WORK INSTRUCTIONS - Return only the lines of the data below from the line with "Fig. 4 Relationship" up to and including the line with "Figure 4. (a)", exactly as written, with the pictures omitted.

RECORDS SHOWN -
'''

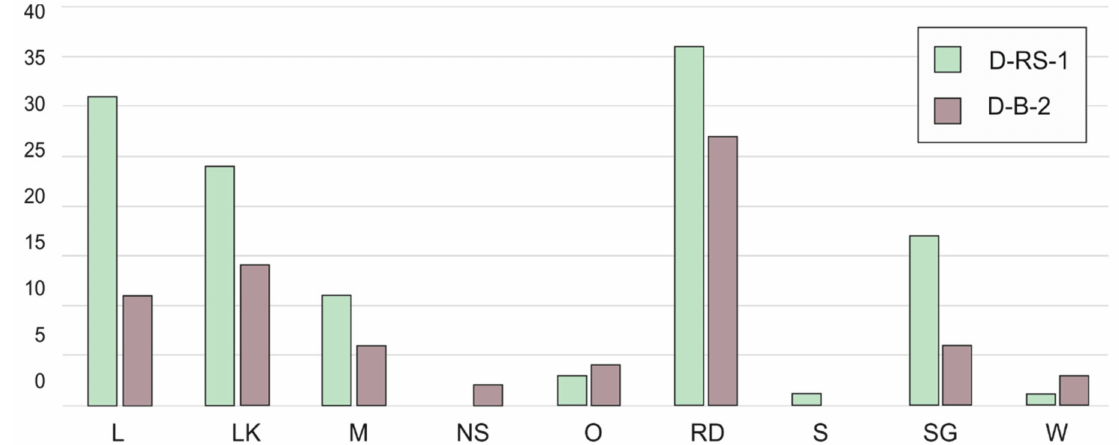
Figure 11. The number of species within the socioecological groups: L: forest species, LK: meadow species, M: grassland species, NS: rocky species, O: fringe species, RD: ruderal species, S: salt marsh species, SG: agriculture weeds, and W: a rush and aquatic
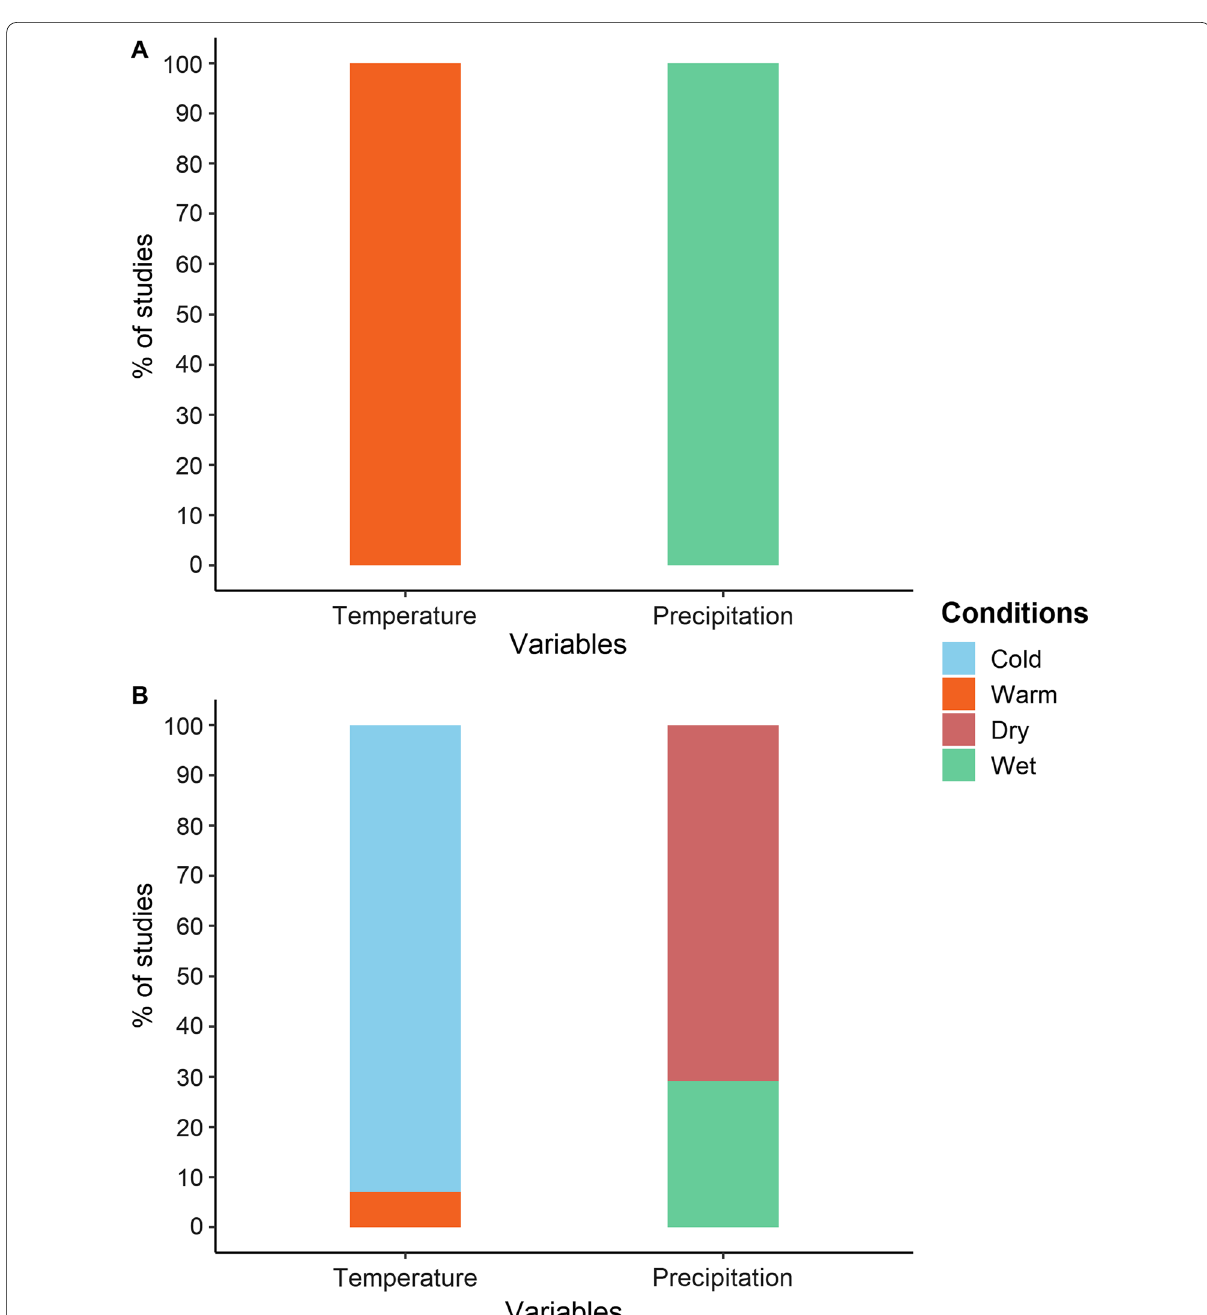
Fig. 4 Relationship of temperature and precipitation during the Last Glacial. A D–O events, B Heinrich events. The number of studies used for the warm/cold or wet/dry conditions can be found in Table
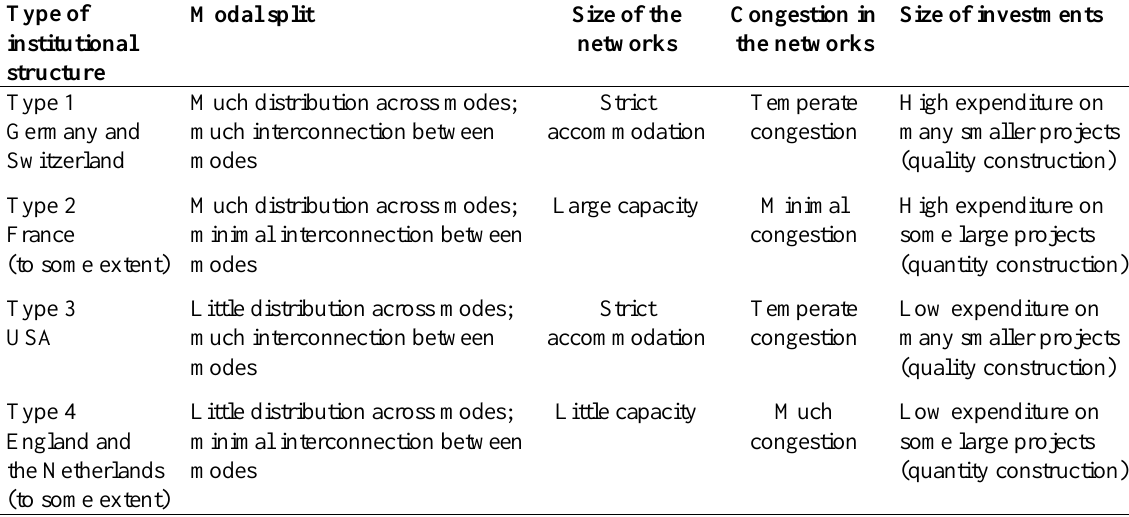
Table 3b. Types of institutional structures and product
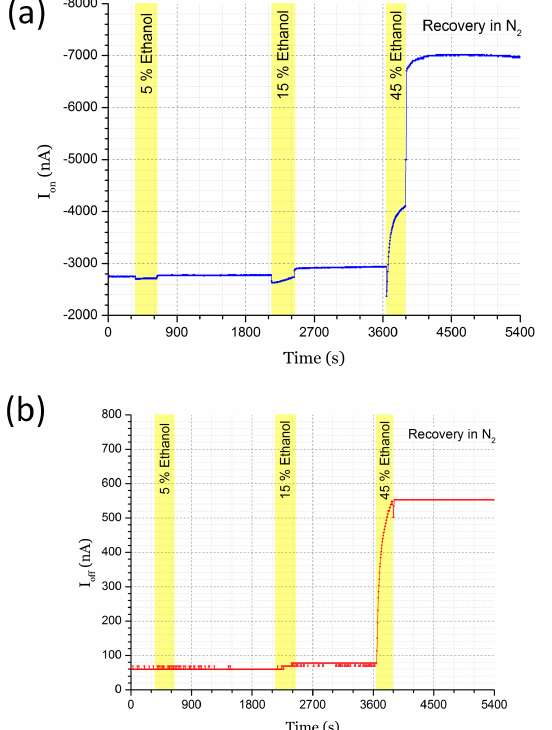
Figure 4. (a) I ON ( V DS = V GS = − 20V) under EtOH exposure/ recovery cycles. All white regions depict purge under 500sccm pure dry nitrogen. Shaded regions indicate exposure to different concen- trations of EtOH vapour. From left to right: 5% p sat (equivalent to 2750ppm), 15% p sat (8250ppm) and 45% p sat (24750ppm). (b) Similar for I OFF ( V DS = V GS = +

'''
'''

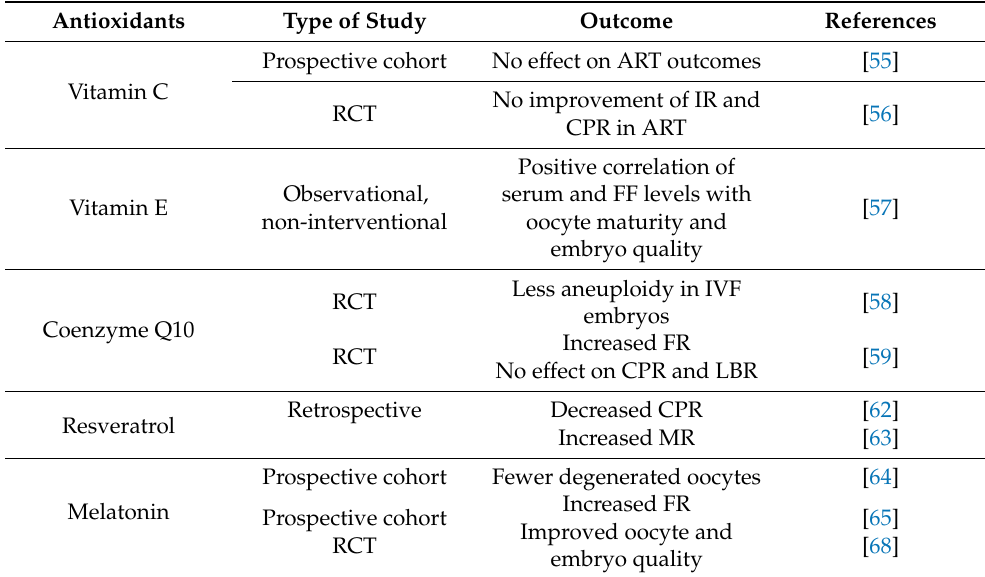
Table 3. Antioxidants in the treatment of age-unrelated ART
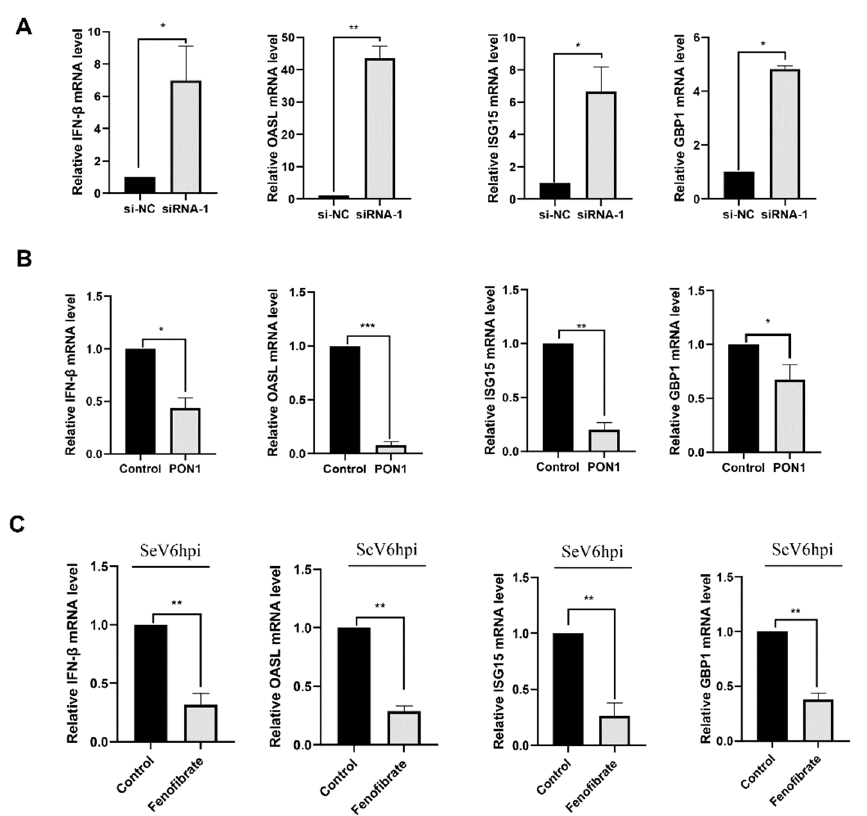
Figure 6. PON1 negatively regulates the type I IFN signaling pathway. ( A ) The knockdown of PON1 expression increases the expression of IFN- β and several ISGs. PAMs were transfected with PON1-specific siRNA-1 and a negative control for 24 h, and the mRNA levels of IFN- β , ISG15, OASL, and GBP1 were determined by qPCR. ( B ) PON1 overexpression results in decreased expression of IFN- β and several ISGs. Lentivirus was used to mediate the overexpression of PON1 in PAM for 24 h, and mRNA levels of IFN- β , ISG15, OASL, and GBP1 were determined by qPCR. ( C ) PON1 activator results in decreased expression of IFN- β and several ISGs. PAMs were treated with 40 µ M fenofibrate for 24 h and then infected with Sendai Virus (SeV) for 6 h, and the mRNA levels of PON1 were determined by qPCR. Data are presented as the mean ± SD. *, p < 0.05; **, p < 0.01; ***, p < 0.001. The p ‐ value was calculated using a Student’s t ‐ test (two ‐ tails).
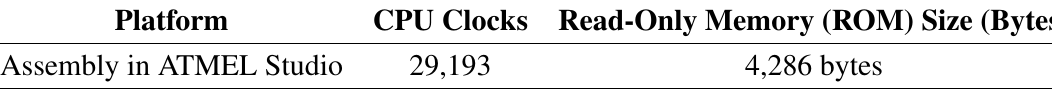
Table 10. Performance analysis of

'''

ANSWER BOX -
Fig. 4 Relationship of temperature and precipitation during the Last Glacial. A D–O events, B Heinrich events. The number of studies used for the warm/cold or wet/dry conditions can be found in Table
Table 3b. Types of institutional structures and product
Figure 4. (a) I ON ( V DS = V GS = − 20V) under EtOH exposure/ recovery cycles. All white regions depict purge under 500sccm pure dry nitrogen. Shaded regions indicate exposure to different concen- trations of EtOH vapour. From left to right: 5% p sat (equivalent to 2750ppm), 15% p sat (8250ppm) and 45% p sat (24750ppm). (b) Similar for I OFF ( V DS = V GS = +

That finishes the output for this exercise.